I'd prefer not to have to train my own language models.


Solution

  • One way is to use the perl TextCat package from Gertjan van Noord.

    The text_cat script outputs the most likely language for the mail. This recipe assumes text_cat has been installed under /usr/local/bin.

    Here is a simple procmail recipe to call the text_cat script:

    :0
    * ^Subject.*Jobs.*Board
    {
        LANG_=`/usr/local/bin/text_cat`
    
        :0
        * ! LANG ?? ^english$
        /dev/null
    
        :0
        jobs/
    }
    

    I've been running text_cat for a few years. There haven't been any non-english messages classified as english, that is, no false-positives. I've not been rigorous about checking for false-negatives.


    A second way, as mentioned by tripleee in a comment, is to use the language categorisation provided by spamassassin which also uses the text_cat script. Spamassassin will unwrap any MIME transfer encodings which the vanilla text_cat version above won't.

    Here is an incompletely tested procmail recipe for filtering on the spamassassin X-Spam-Languages header:

    :0
    * ^Subject.*Jobs.*Board
    {    
        # Delete non-english language emails using spamassassin header
        # Test for not X-Spam-Languages: en
        :0
        * !^X-Spam-Languages: en$
        foreign/
    
        # Save english language mails in folder
        :0
        jobs/
    }
    

    Warning: spamassassin will occasionally provide multiple language categorisations like so:

    X-Spam-Languages: en da ro
    

    which the above recipe does not account for.

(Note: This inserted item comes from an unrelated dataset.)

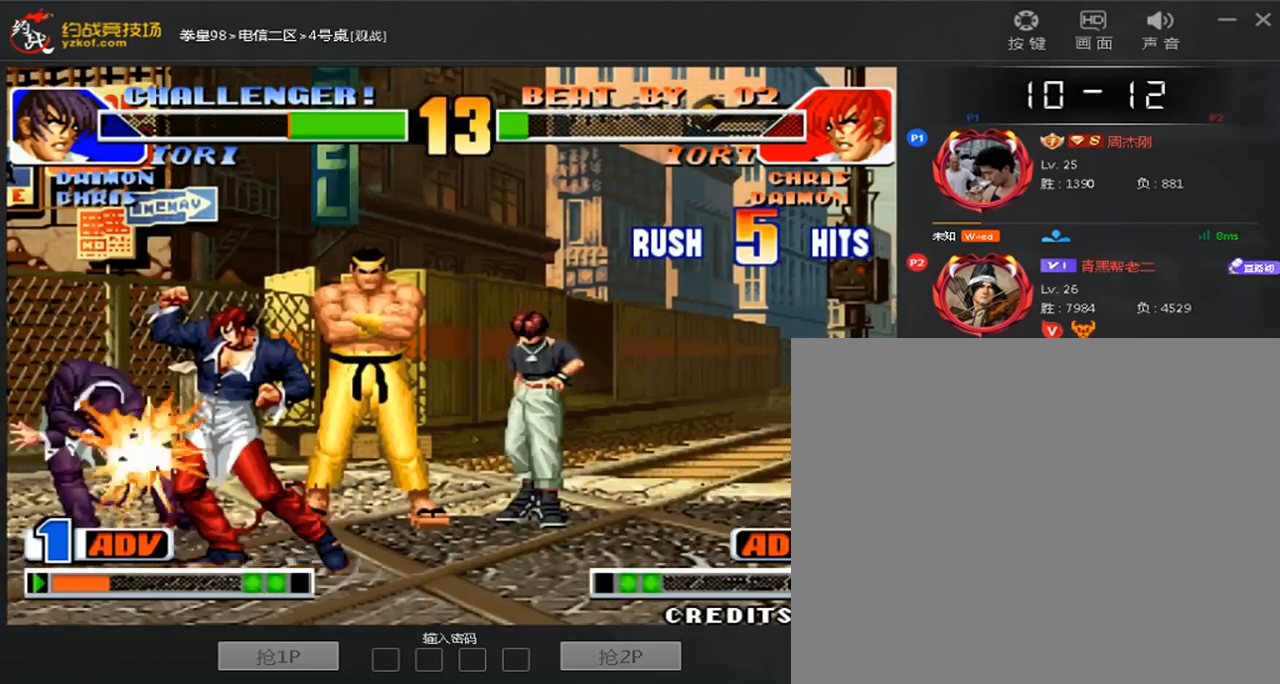
{"buttons": [], "left_stick": "down-left", "events": []}
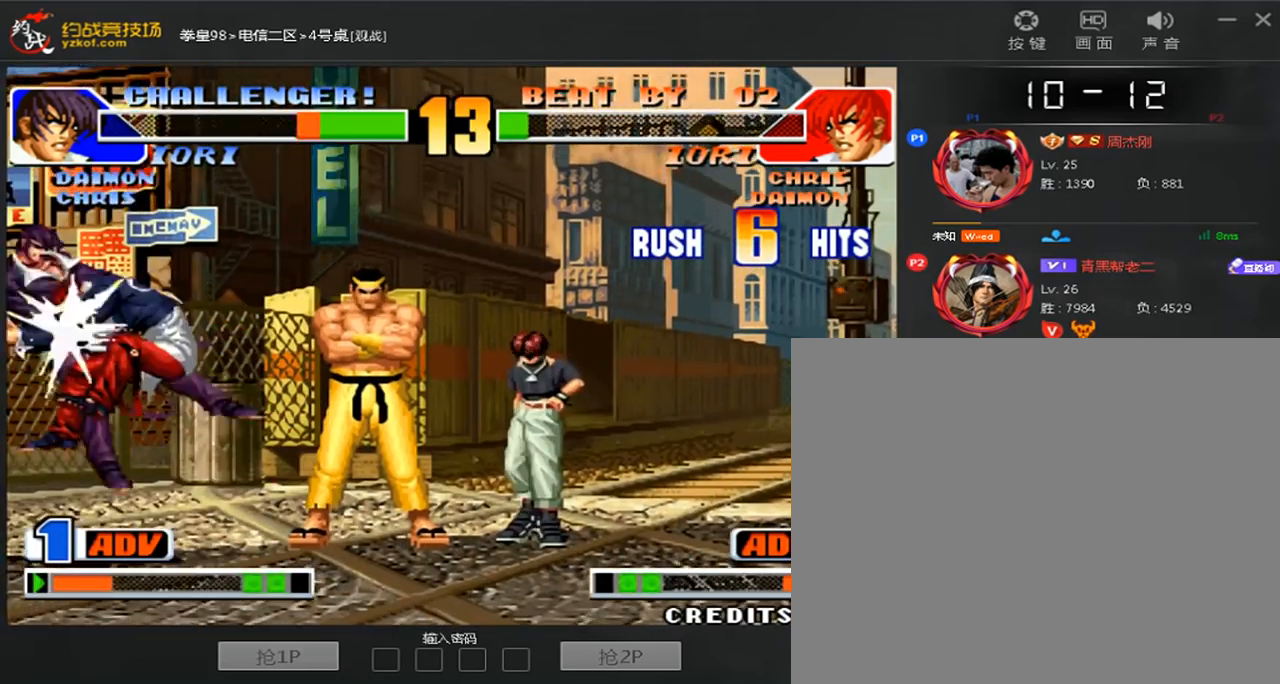
{"buttons": [], "left_stick": "down-left", "events": []}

    Spamassassin Language Categorisation Configuration

    Edit /etc/spamassassin/v310.pre and uncomment the following line:

    loadplugin Mail::SpamAssassin::Plugin::TextCat
    

    Configure the plugin in /etc/spamassassin/local.cf:

    ok_languages en       # I understand english
    inactive_languages '' # Enable all languages
    add_header all Languages _LANGUAGES_
    # score UNWANTED_LANGUAGE_BODY 5 # Increase score - not necessary and not recommended 
    

    This recipe was incompletely tested with spamassassin version 3.4.2.


    To adapt these answers to excluding a different language would involve substituting the other language for english in the first case and substituting the other 2 character language code for en in the second case.